# WORK ORDER:
Run through the records and, wherever a line holds the word "Arroz", return that line.

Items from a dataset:
++++++++

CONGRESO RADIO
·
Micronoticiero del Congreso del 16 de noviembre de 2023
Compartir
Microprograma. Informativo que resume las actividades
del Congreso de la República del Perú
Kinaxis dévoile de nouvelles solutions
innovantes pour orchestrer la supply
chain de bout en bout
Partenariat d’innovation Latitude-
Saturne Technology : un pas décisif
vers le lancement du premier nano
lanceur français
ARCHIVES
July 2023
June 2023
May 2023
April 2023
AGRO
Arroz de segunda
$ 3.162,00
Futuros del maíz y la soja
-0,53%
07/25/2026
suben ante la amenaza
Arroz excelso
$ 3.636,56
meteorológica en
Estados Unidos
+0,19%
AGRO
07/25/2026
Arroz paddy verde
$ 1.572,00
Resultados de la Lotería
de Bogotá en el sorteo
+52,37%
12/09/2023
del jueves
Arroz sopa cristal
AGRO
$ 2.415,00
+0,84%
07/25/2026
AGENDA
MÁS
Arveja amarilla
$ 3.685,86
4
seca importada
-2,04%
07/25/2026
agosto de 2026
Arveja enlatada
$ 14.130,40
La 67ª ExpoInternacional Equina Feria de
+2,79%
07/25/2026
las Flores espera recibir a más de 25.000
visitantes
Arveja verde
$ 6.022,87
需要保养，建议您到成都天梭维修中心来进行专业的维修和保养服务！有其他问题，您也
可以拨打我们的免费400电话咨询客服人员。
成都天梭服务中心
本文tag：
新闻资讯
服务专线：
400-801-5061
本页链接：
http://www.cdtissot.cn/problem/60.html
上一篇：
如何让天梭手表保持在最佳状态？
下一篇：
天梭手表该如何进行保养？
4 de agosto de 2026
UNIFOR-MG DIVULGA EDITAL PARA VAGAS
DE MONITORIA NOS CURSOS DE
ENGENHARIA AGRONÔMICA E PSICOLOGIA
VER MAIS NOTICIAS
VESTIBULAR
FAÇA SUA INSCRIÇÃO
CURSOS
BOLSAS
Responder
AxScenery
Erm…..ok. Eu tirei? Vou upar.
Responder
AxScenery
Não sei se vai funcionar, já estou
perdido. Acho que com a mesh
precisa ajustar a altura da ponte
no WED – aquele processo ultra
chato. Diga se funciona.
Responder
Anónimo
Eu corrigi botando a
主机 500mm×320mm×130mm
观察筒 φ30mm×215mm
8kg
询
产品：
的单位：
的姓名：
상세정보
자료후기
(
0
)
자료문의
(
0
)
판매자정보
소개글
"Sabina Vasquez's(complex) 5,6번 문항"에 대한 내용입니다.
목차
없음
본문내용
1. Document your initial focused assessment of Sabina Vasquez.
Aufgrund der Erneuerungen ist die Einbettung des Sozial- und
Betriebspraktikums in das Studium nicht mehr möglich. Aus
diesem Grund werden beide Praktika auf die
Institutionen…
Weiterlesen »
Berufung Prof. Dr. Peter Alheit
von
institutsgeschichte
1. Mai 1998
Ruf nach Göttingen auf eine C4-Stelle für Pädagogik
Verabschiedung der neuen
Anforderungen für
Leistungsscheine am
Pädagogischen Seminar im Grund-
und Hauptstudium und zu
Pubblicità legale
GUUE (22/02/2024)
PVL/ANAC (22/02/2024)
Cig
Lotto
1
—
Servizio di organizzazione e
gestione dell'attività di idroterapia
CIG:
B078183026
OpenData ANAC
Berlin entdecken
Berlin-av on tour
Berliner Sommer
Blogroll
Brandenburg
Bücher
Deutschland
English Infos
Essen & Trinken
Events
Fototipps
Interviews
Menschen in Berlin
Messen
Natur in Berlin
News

++++++++

# SOLUTION TO THE PROBLEM:
Arroz de segunda
Arroz excelso
Arroz paddy verde
Arroz sopa cristal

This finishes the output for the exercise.